Warning: the video link in this blog post includes images of a sheep killed by a coyote.
This story begins several weeks back. We split our ewe flock into two breeding groups in late September, and kept a third group (of replacement ewe lambs, who won't be bred until next fall) separate. With three groups of sheep, we felt like we needed to put our youngest livestock guardian dog (10-month-old Dillon) with the lambs. He had been with a handful of lambs at our home place, and seemed to be fine - a bit exuberant (as puppies can be), but fine.
A week into this situation, we noticed that one of the lambs had a chewed ear. We've had young dogs that occasionally chewed on ears, so we weren't too worried. In the next several days, four more lambs were injured, several seriously. We decided to put Dillon with a group of older ewes and rams.
His inappropriate behavior continued - and escalated. He began chasing sheep, which culminated with a ewe that became tangled in the electronet and died. We brought Dillon home (and put a "dangle stick" on his collar to make chasing sheep uncomfortable). The older dog went back with the breeding group, and we left the ewe lambs protected only by electric fence.
Fast-forward to this week. On Wednesday, we moved the lambs to a new paddock partly enclosed by electro-net fencing, partly by hard-wire sheep fence. On Thursday morning, we found a dead lamb in the paddock.
The rancher part of me was upset - we would expect this ewe lamb to grow up to produce five or six sets of lambs. The farm advisor part of me decided that this was an educational opportunity - I wanted to learn how to tell what kind of predator had killed the lamb.

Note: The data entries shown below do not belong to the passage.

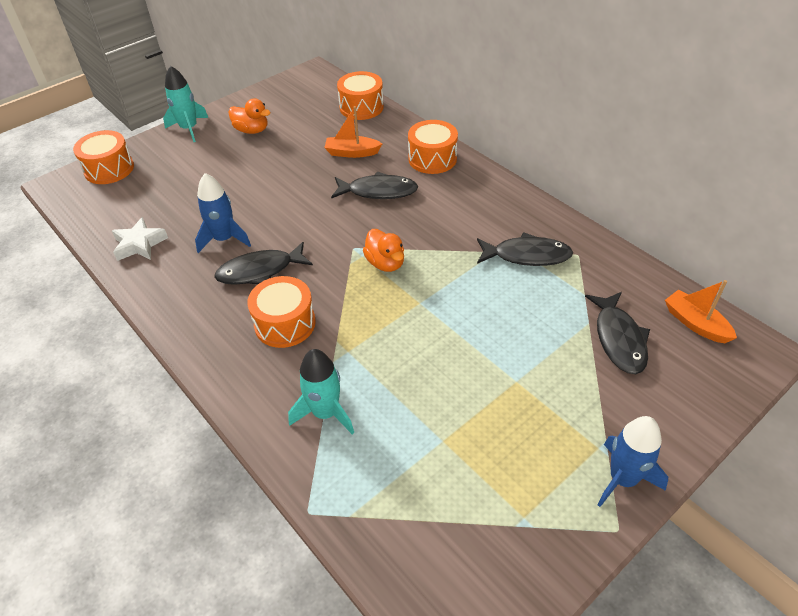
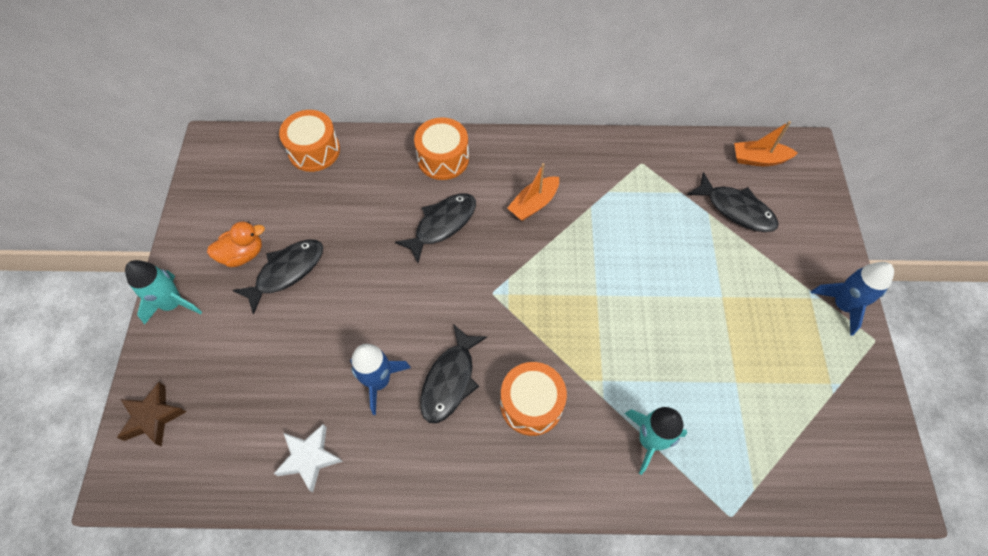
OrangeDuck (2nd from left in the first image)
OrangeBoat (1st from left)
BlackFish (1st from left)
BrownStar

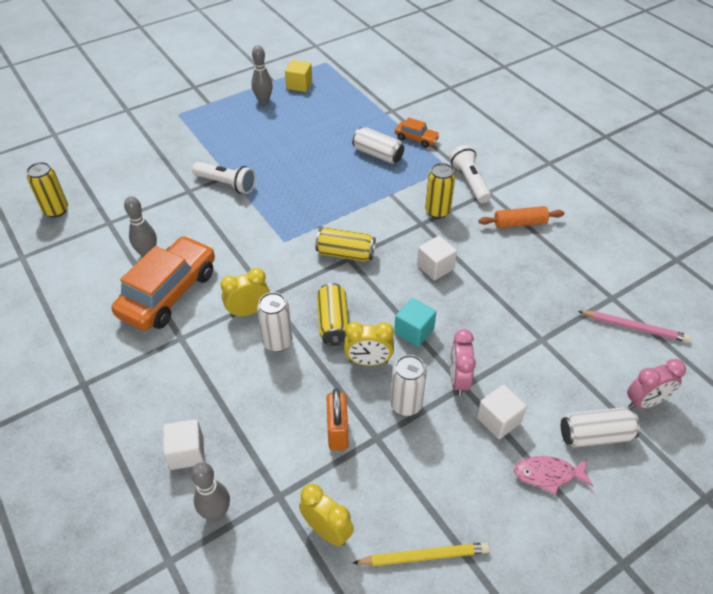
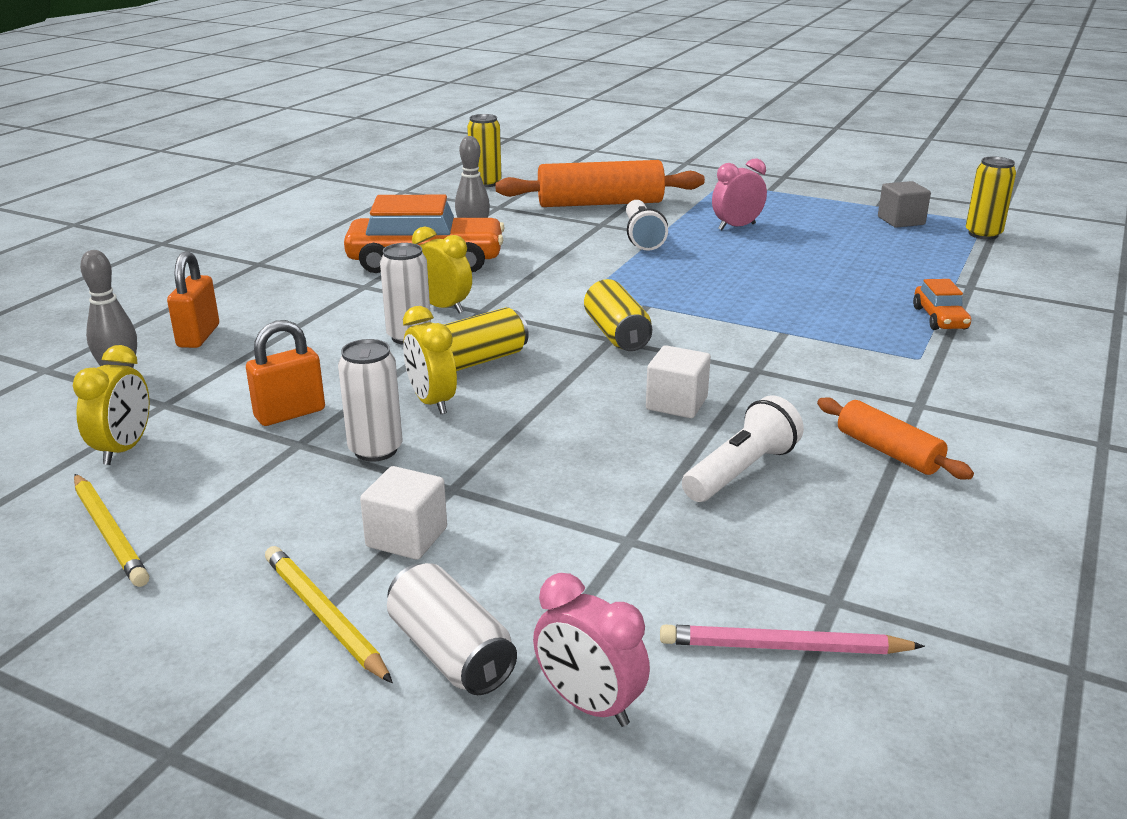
GreyBowlingPin (3rd from left in the first image)
WhiteCan (2nd from left in the first image)
TurquoiseCube
OrangeRollingPin (1st from left)
YellowCan (4th from left)
WhiteFlashlight (2nd from left)
PinkClock (2nd from left)
OrangePadlock (1st from left)
YellowPencil (2nd from left)
GreyCube
PinkPencil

I made a quick call to our local wildlife specialist (in Placer County, these folks work for the county - in other areas, county trappers are employed by USDA Wildlife Services). He looked a a few photos and said, "That looks like a coyote." He also told me how to investigate the carcass to know for sure.
You might wonder, why would this matter? The lamb was dead. As a rancher, I wanted to know what I was dealing with! Coyotes can get through a 4x6 inch hole; mountain lions can go over most fences. Mountain lions are protected by the State of California; coyotes, at the moment, are not. As a scientist, I was inherently curious. I wanted to know the differences between coyotes and mountain lions in terms of predatory behaviors.

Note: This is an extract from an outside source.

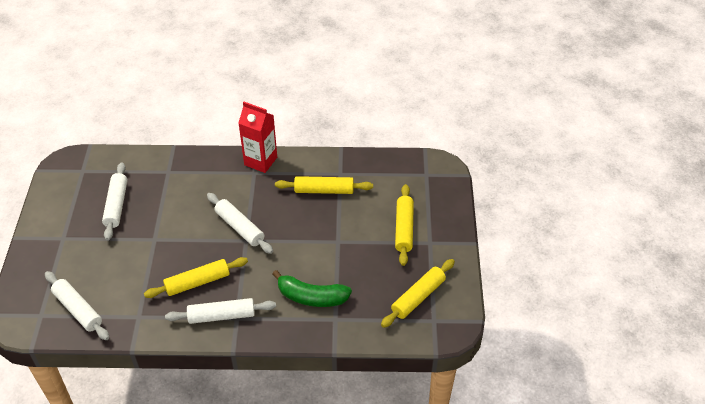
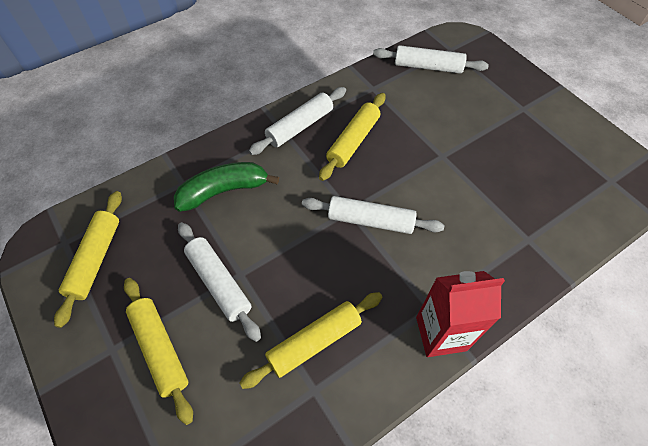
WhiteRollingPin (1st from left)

Our trapper told me, "A mountain lion will usually kill its prey by crushing the base of the skull from above and behind; a coyote will kill by crushing the trachea from below. A lion will not usually eat the digestive tract; a coyote will eat everything. A lion will bury what it doesn't eat; a coyote will eat in the open and leave the rest." He also told me that skinning the neck of the lamb would confirm the predator involved: "Hemmoraghing on the throat would indicate a coyote; wounds on the top of the neck at the base of the skull would suggest a mountain lion."
Fortunately, I had my hunting pack in the pack seat of my truck (including rubber gloves and a sharp knife). I skinned the neck and found lots of trauma around the trachea - and no wounds on the top of the neck. We were dealing with a coyote, as the video below indicates.
We resolved the issue (hopefully) by bringing Dillon back to guard the lambs. We left his dangle stick on with the hope that he wouldn't chase the sheep. We also moved the sheep to a new paddock that was more secure. Our landlords told me this morning that they'd heard coyotes - and Dillon barking - most of the night. And we did not lose any more lambs.
As a shepherd, the premature death of any animal feels like a failure. I hate to put a young dog in a position where we have to rely on him before he's ready; I also hate to subject our sheep to depredation. But I also recognize that there are economic considerations involved. Treating the lambs that Dillon injured earlier in the month has cost us money; losing a ewe lamb to a coyote cost us more. These kinds of trade-offs are part of ranching, I suppose; my job as a farm advisor is to help others evaluate these choices objectively.